▸ Описание задания:
Продолжите текст о спасении в миру и в монастыре, начав сразу после его последнего предложения.

▸ Текст страницы:
┄┄┄┄┄┄
Спастись молено и в миру, но высшее совершенство достигается в монастырях. И в Писании сказано: неженившийся печется, как угодить Господу, а женившийся печется, как угодить жене (см.: 1 Кор. 7, 32–33). Вот и разница между миром и монастырем. И снова повторяю – я не зову в монастырь, и в миру много путей, которые ведут к Богу. Вот, например, достопочтимейшая Елена Андреевна (Воронова) всю жизнь свою посвятила служению несчастным, отверженным людям, ездит по тюрьмам, утешает арестантов, служит им, беседует с ними и старается разбудить в них заглохшее чувство любви к Богу и ближним. Святое это дело, несомненно, и спасая других, и сама она спасается. Иные посвятили свою жизнь служению больным – и это великое дело. Иные учительствуют – тоже великое дело быть при детях, сеять в их сердцах семена Божией истины, насколько это в силах их, насколько они сами поняли и усвоили ее. А иные, может быть, не удовлетворяясь этим своим служением, захотят достичь высшего совершенства, порвать связи с миром и вступить в святую обитель – и исполнят это, если только их желание угодно Господу (при. Варсонофий, 29).
У художников в духе всегда есть жилка аскетизма, и чем выше художник, тем ярче горит в нем огонь религиозного мистицизма. Пушкин был мистик в душе и стремился в монастырь, что и выразил в своем стихотворении «К жене». И той обителью, куда он стремился, был Псковский Печерский монастырь. Совсем созрела в нем мысль уйти туда, оставив жену в миру для детей, но и сатана не дремал и не дал осуществиться этому замыслу.
┄┄┄┄┄┄
[Извлечённые записи]
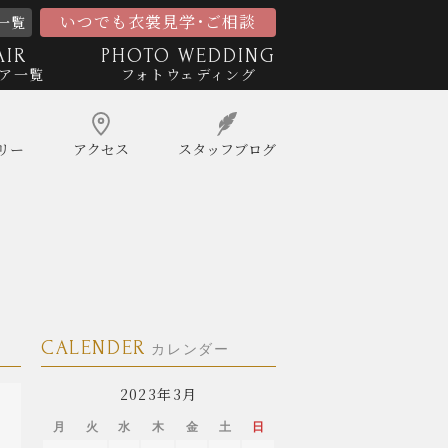
いつでも衣裳見学･ご相談
一覧
AIR
PHOTO WEDDING
ア一覧
フォトウェディング
リー
アクセス
スタッフ
ブログ
CALENDER
カレンダー
2023年3月
月
火
水
木
金
土
日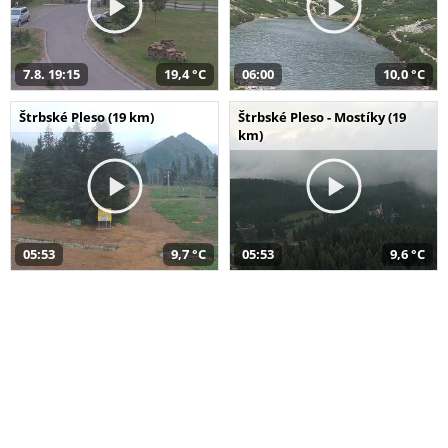
7.8. 19:15
19,4 °C
06:00
10,0 °C
Štrbské Pleso (19 km)
Štrbské Pleso - Mostíky (19
km)
05:53
9,7 °C
05:53
9,6 °C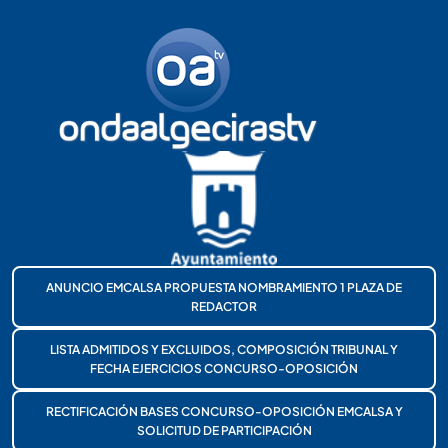
ANUNCIO EMCALSA PROPUESTA NOMBRAMIENTO 1 PLAZA DE
REDACTOR
LISTA ADMITIDOS Y EXCLUIDOS, COMPOSICIÓN TRIBUNAL Y
FECHA EJERCICIOS CONCURSO-OPOSICIÓN
RECTIFICACIÓN BASES CONCURSO-OPOSICIÓN EMCALSA Y
SOLICITUD DE PARTICIPACIÓN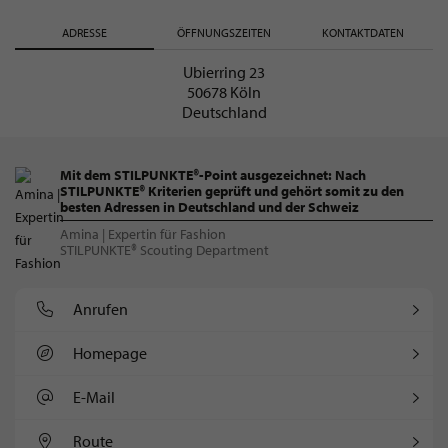
ADRESSE
ÖFFNUNGSZEITEN
KONTAKTDATEN
Ubierring 23
50678 Köln
Deutschland
Mit dem STILPUNKTE®-Point ausgezeichnet: Nach
STILPUNKTE® Kriterien geprüft und gehört somit zu den
besten Adressen in Deutschland und der Schweiz
Amina | Expertin für Fashion
STILPUNKTE® Scouting Department
Anrufen
Homepage
E-Mail
Route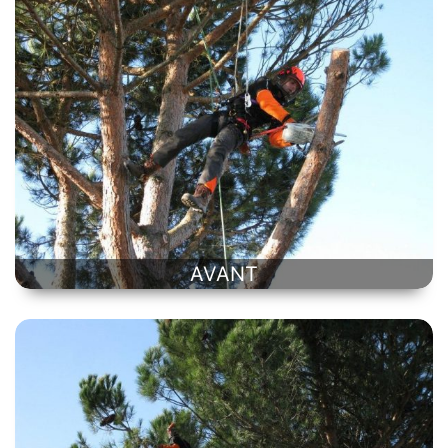
AVANT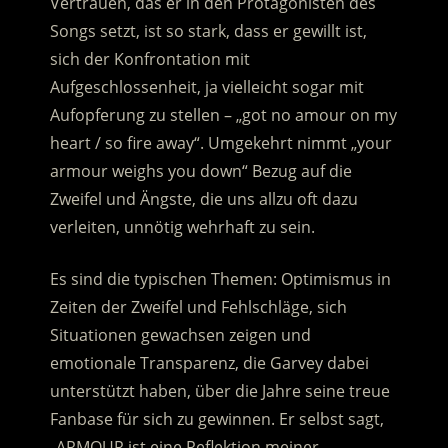
Vertrauen, das er in den Protagonisten des
Songs setzt, ist so stark, dass er gewillt ist,
sich der Konfrontation mit
Aufgeschlossenheit, ja vielleicht sogar mit
Aufopferung zu stellen – „got no amour on my
heart / so fire away“. Umgekehrt nimmt „your
armour weighs you down“ Bezug auf die
Zweifel und Ängste, die uns allzu oft dazu
verleiten, unnötig wehrhaft zu sein.
Es sind die typischen Themen: Optimismus in
Zeiten der Zweifel und Fehlschläge, sich
Situationen gewachsen zeigen und
emotionale Transparenz, die Garvey dabei
unterstützt haben, über die Jahre seine treue
Fanbase für sich zu gewinnen. Er selbst sagt,
„ARMOUR ist eine Reflektion meiner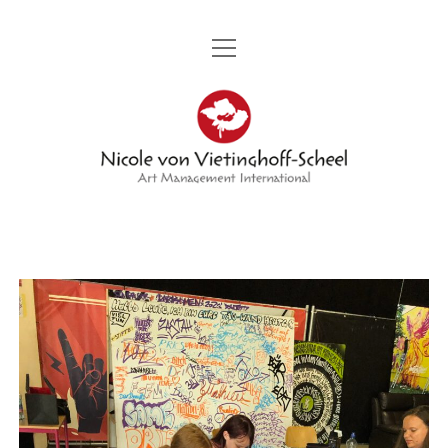
Menü
STARTSEITE
öffnen
Nicole
PORTRÄT
von
Menü
KÜNSTLER
öffnen
Vietinghoff
KERMIT BERG
MESSEN
GENIA CHEF
-
Menü
AMBASSADOR DIPLOMATIC WORLD
öffnen
KAMIRAN KHALIL
VERANSTALTUNGEN
Menü
STIFTUNG GWP
Scheel
öffnen
ILANA LEWITAN
PROJEKTE
VERANSTALTUNG
PRESSE UND PARTNER
MARION MANDENG
BEITRÄGE UND FOTOS
KUNSTPROJEKT 300 TAFELN MIT DEM TITEL „ZUHAUSE“
KONTAKT
GABOR A. NAGY
KONTAKT
GRUPPENKUNSTAUSSTELLUNG TITEL „300“
CAROLA SCHMIDT
SANDRA VATER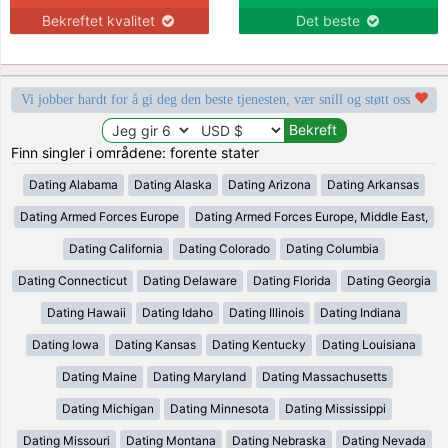
Bekreftet kvalitet
Det beste
Vi jobber hardt for å gi deg den beste tjenesten, vær snill og støtt oss
Finn singler i områdene: forente stater
Dating Alabama
Dating Alaska
Dating Arizona
Dating Arkansas
Dating Armed Forces Europe
Dating Armed Forces Europe, Middle East,
Dating California
Dating Colorado
Dating Columbia
Dating Connecticut
Dating Delaware
Dating Florida
Dating Georgia
Dating Hawaii
Dating Idaho
Dating Illinois
Dating Indiana
Dating Iowa
Dating Kansas
Dating Kentucky
Dating Louisiana
Dating Maine
Dating Maryland
Dating Massachusetts
Dating Michigan
Dating Minnesota
Dating Mississippi
Dating Missouri
Dating Montana
Dating Nebraska
Dating Nevada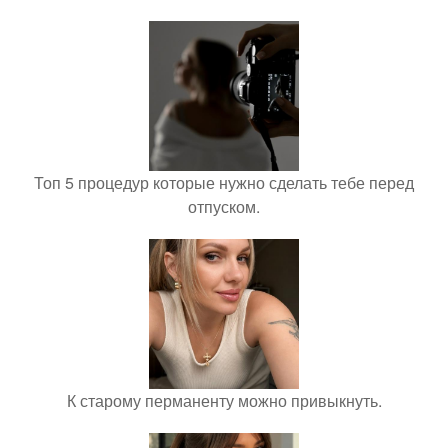
Топ 5 процедур которые нужно сделать тебе перед
отпуском.
К старому перманенту можно привыкнуть.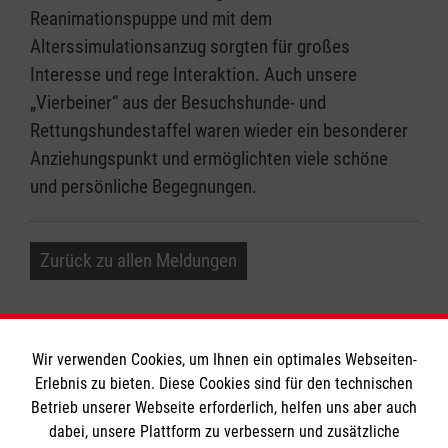
Reanimationspuppe und mit dem
Alterssimulationsanzug sorgten für großes
Interesse und rege Interaktion. Auch unsere
„Vierbeiner“ aus der Besuchshunde- und
Rettungshundestaffel waren wieder ein besonderer
Anziehungspunkt und ermöglichten viele schöne
und persönliche Begegnungen.
Zurück zu allen Meldungen
Wir verwenden Cookies, um Ihnen ein optimales Webseiten-
Erlebnis zu bieten. Diese Cookies sind für den technischen
Informationen
Betrieb unserer Webseite erforderlich, helfen uns aber auch
dabei, unsere Plattform zu verbessern und zusätzliche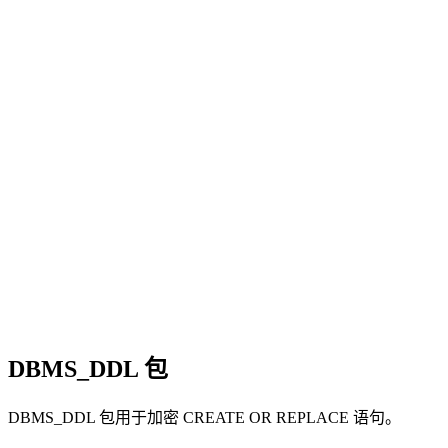
DBMS_DDL 包
DBMS_DDL 包用于加密 CREATE OR REPLACE 语句。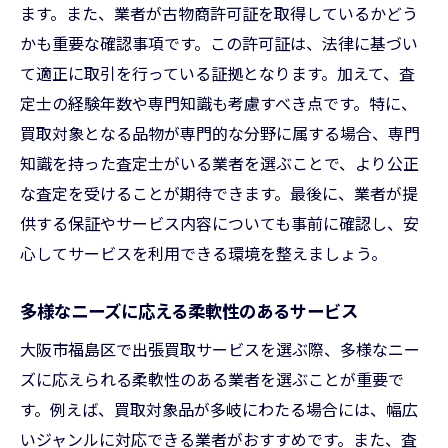
ます。また、業者が古物商許可証を取得しているかどう
かも重要な確認事項です。この許可証は、法律に基づい
て適正に取引を行っている証拠となります。加えて、査
定士の経験年数や専門知識も考慮すべき点です。特に、
買取対象となる品物が専門的な分野に属する場合、専門
知識を持った査定士がいる業者を選ぶことで、より公正
な査定を受けることが期待できます。最後に、業者が提
供する保証やサービス内容についても事前に確認し、安
心してサービスを利用できる環境を整えましょう。
多様なニーズに応える柔軟性のあるサービス
大阪市福島区で出張買取サービスを選ぶ際、多様なニー
ズに応えられる柔軟性のある業者を選ぶことが重要で
す。例えば、買取対象品が多岐にわたる場合には、幅広
いジャンルに対応できる業者がおすすめです。また、査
┄┄┄┄┄┄
▸ Результат:
Замечу вообще, что стоит кому-нибудь принять твердое решение уйти в монастырь, как сатана начинает против такого человека ряд козней. Отсюда прямо видим, что монашество для сатаны – вещь довольно неприятная. Конечно, про нас, монахов последних времен, нельзя сказать, чтобы мы имели особенно деятельную борьбу с врагом – какие уж мы монахи.
Но все же боремся, как можем. А в миру борьба эта давно забыта, сатана диктует законы миру, и он слепо идет за ним.
Не подумайте, что, говоря так, я вас зову в монастырь. Нет! Я хочу только сказать, что, и живя в миру, нужно не забывать Бога, не терять общения с Ним, а пока не порвана эта связь, не нарушено Богообщение – жива душа человека, хотя бы и впадала она в грехи (при. Варсонофий, 29).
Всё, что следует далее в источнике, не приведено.